Cannabis Cuisine Is Back In Thailand
Image Credit: Cannabis | Image Credit:

We're sure you've had your fair share of Thai fare. From the quintessential pad thai to the fiery Thai red curry, Thailand is never one to disappoint when it comes to food. The country's many chefs continue to innovate on traditional fare today, and their latest obsession is one that is sure not to disappoint: cannabis cuisine. Yes, you read that correctly; you can enjoy the best regional fare in the country, laced with devil’s lettuce. Read on to learn more about this phenomenon that is rapidly defining Thailand’s food scene.

Cannabis has been a cornerstone of traditional Thai medicine for centuries; however, its use declined in the late 20th century when the country passed strict laws that made its possession and sale illegal. These laws were enforced in urban areas for the most part; rural areas continued to use the plant for both medicinal and recreational purposes. In a historic first for Asia, the Thai government removed cannabis from the controlled substance list in 2018, making the possession of cannabis and its derivatives, including hemp and hemp oil, legal for medicinal and recreational purposes. This opened the door for the revival of cannabis cuisine in Thailand. As the benefits of cannabis became more widely known and accepted, cannabis-infused dishes began to reappear on restaurant menus and at private events.

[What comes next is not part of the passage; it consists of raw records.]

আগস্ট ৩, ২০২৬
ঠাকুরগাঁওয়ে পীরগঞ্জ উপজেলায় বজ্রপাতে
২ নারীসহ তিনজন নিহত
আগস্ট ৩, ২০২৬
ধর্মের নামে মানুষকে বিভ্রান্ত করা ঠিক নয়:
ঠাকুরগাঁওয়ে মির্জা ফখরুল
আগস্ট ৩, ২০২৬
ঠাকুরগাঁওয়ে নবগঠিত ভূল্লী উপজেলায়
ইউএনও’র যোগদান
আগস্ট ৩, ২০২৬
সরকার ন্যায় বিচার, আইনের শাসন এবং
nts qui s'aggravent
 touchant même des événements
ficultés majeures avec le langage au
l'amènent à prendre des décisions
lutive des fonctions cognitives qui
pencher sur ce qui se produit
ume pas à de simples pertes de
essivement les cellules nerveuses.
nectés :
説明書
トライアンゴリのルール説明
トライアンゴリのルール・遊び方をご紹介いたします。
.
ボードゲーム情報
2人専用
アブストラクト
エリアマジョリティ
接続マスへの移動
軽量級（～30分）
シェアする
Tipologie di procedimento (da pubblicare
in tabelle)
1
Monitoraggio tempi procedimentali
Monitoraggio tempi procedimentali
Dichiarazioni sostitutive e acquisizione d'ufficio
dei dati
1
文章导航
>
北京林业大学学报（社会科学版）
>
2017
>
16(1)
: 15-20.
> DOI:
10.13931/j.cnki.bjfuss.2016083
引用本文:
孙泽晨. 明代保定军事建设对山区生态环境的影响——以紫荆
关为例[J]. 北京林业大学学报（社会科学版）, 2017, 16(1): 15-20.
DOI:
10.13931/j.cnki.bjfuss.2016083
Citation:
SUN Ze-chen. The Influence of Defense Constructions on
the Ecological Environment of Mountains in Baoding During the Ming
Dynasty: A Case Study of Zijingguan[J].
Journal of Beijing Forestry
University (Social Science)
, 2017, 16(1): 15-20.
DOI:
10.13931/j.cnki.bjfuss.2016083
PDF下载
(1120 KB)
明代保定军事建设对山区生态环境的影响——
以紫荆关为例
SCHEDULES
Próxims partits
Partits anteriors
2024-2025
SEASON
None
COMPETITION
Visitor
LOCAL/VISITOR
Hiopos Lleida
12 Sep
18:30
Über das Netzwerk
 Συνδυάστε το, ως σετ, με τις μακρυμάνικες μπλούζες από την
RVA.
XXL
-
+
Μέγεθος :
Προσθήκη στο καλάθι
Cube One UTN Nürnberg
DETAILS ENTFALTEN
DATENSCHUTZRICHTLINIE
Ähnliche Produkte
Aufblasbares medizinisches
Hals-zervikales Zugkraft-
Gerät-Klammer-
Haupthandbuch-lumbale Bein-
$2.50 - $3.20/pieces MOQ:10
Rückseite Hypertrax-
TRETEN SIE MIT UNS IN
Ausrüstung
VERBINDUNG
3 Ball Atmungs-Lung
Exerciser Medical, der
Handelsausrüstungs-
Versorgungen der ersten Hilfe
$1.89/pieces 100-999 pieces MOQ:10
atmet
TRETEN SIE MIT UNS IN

You'd be disappointed if you were seeking to get high on these preparations; the law forbids publicly sold food or cosmetics from containing more than 0.2% THC. Moreover, the part of the plant that has the highest concentration of THC, the flower, is not used in the country’s cuisine, which puts the cuisine sold across the country well within legal limits. Chefs use just about every other part of the plant, including the stems, leaves, and root. The reasoning behind incorporating the plant into the country’s many staples is twofold: for medicinal benefits and as a flavor enhancer. There is credible research that supports the medicinal properties of cannabis, from reducing inflammation to inducing calm. Science also proved that parts of the plant are rich in glutamic acid, a natural flavor enhancer that is the precursor to MSG. The leaves are said to have the highest concentration of glutamic acid, in a percentage that beats out several other foods that naturally contain the compound, such as parmesan cheese.

The first restaurant to serve dishes that contained the plant is Ban Lao Reung, a homey, traditional family restaurant located in Prachinburi province. The restaurant serves several cannabis-infused preparations, using the plant’s leaves for the purpose, either fresh or in the form of a dried powder. Although there are traditional Thai recipes that center around the plant, most Thai restaurants today use the plant as a flavor enhancer, in a manner similar to how other Asian cuisines use MSG. The part of the plant used for the task depends on the preparation. Stocks or noodle broths use the stems or roots of the plant; the leaves are used either as garnish or as a standout ingredient. Popular Thai dishes that are flavored with cannabis include noodle-based preparations like pad thai, fried rice, spring rolls, soups, omelets, and Thai curries.

There are also several other contemporary dishes and products sold across the country that feature hemp extract, from cannabis-infused boba tea to cannabis pizza. You can even buy these items on e-commerce platforms across the country. Several Thai dispensaries infuse terpenes and CBD into several edible items, such as popcorn, gummies, non-alcoholic RTDs, etc. It's interesting to note that these dispensaries sell these 0.2% THC products alongside potent strains of cannabis flowers and pre-rolls with THC levels exceeding 11% on their websites. The revenue of the legal cannabis market totaled USD 80.3 million in 2021 last year, with experts estimating the number to almost triple this year, in conjunction with the predicted compound annual growth rate of 58.4% from 2022 to 2030. 88.4% of this market is dominated by hemp-based products, which include everything from CBD tinctures to the hemp plants used in the country’s cuisine. While these numbers are impressive, even more so considering that the country is the only one in Asia to even have a legal market for the plant, advocates of the plant remain unsatisfied, stating that the rewritten laws still have many caveats. Thai citizens and businessmen are lobbying for the complete legalization of the plant since the 0.2% THC cap on edible and cosmetic products that feature the plant severely limits the market's potential.